--- Materials provided ---

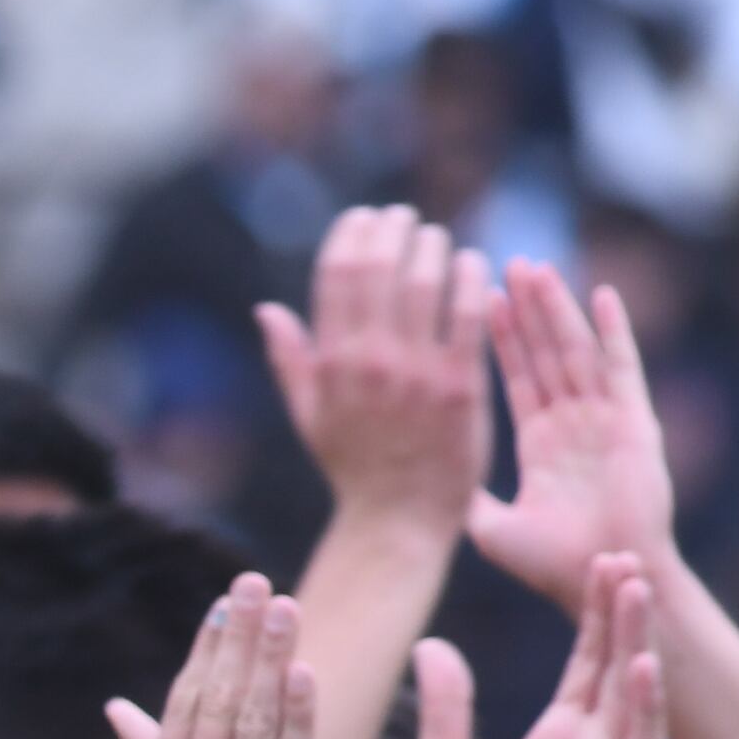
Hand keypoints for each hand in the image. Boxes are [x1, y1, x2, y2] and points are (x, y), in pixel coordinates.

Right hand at [109, 571, 320, 738]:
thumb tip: (117, 707)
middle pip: (215, 704)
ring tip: (288, 607)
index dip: (207, 651)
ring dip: (270, 660)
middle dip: (238, 638)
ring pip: (251, 726)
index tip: (227, 601)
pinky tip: (302, 674)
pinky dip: (295, 718)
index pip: (182, 709)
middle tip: (259, 581)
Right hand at [263, 206, 491, 536]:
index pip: (338, 274)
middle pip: (382, 268)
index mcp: (332, 363)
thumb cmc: (354, 468)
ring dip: (434, 247)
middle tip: (407, 220)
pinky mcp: (460, 385)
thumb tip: (266, 309)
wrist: (398, 519)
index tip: (366, 219)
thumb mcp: (309, 416)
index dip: (352, 235)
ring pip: (427, 282)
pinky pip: (468, 315)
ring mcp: (417, 372)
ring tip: (439, 239)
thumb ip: (289, 359)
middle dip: (394, 231)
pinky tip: (472, 263)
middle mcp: (371, 362)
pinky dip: (470, 278)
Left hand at [412, 560, 669, 738]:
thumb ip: (445, 711)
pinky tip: (644, 669)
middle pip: (612, 670)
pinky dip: (644, 713)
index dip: (593, 616)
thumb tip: (432, 646)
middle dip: (621, 616)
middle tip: (627, 555)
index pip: (583, 665)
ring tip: (640, 592)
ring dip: (637, 648)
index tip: (599, 561)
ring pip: (632, 702)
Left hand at [463, 262, 680, 597]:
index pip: (518, 376)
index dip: (503, 338)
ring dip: (558, 309)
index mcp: (541, 444)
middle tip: (511, 262)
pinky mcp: (633, 423)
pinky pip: (621, 369)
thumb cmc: (550, 566)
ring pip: (576, 350)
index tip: (482, 296)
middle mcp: (573, 424)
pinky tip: (600, 296)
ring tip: (539, 268)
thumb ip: (467, 497)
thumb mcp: (492, 528)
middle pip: (547, 352)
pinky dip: (613, 332)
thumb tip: (430, 482)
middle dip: (529, 309)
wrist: (598, 580)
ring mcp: (604, 420)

---

## Task statement
I'd like every record above written out again exactly, without the pictures.

## Response box
Hand keypoints for each hand in the image. Boxes are [x1, y1, x2, y2] and points are (x, y), in pixel coordinates.

Right hand at [109, 571, 320, 738]:
thumb tip: (117, 707)
middle pip: (215, 704)
ring tip: (288, 607)
index dip: (207, 651)
ring dip: (270, 660)
middle dip: (238, 638)
ring pip: (251, 726)
index tip: (227, 601)
pinky tip: (302, 674)
pinky dip: (295, 718)
index pip: (182, 709)
middle tip: (259, 581)
Right hand at [263, 206, 491, 536]:
index pip: (338, 274)
middle pip: (382, 268)
index mcp: (332, 363)
thumb cmc: (354, 468)
ring dip: (434, 247)
middle tip: (407, 220)
pinky mcp: (460, 385)
thumb tip: (266, 309)
wrist: (398, 519)
index tip: (366, 219)
thumb mcp: (309, 416)
index dip: (352, 235)
ring pip: (427, 282)
pinky pip: (468, 315)
ring mcp: (417, 372)
ring tip: (439, 239)
thumb ip: (289, 359)
middle dip: (394, 231)
pinky tip: (472, 263)
middle mcp: (371, 362)
pinky dip: (470, 278)
Left hand at [412, 560, 669, 738]:
thumb ip: (445, 711)
pinky tip: (644, 669)
middle pip: (612, 670)
pinky dip: (644, 713)
index dip: (593, 616)
thumb tip: (432, 646)
middle dip: (621, 616)
middle tip: (627, 555)
index pip: (583, 665)
ring tip: (640, 592)
ring dip: (637, 648)
index tip: (599, 561)
ring pip: (632, 702)
Left hand at [463, 262, 680, 597]:
index pip: (518, 376)
index dip: (503, 338)
ring dip: (558, 309)
index mcp: (541, 444)
middle tip: (511, 262)
pinky mcp: (633, 423)
pinky pip: (621, 369)
thumb cmc: (550, 566)
ring pip: (576, 350)
index tip: (482, 296)
middle mcp: (573, 424)
pinky tip: (600, 296)
ring tip: (539, 268)
thumb ip: (467, 497)
thumb mcp: (492, 528)
middle pip: (547, 352)
pinky dip: (613, 332)
thumb tip: (430, 482)
middle dip: (529, 309)
wrist: (598, 580)
ring mcp: (604, 420)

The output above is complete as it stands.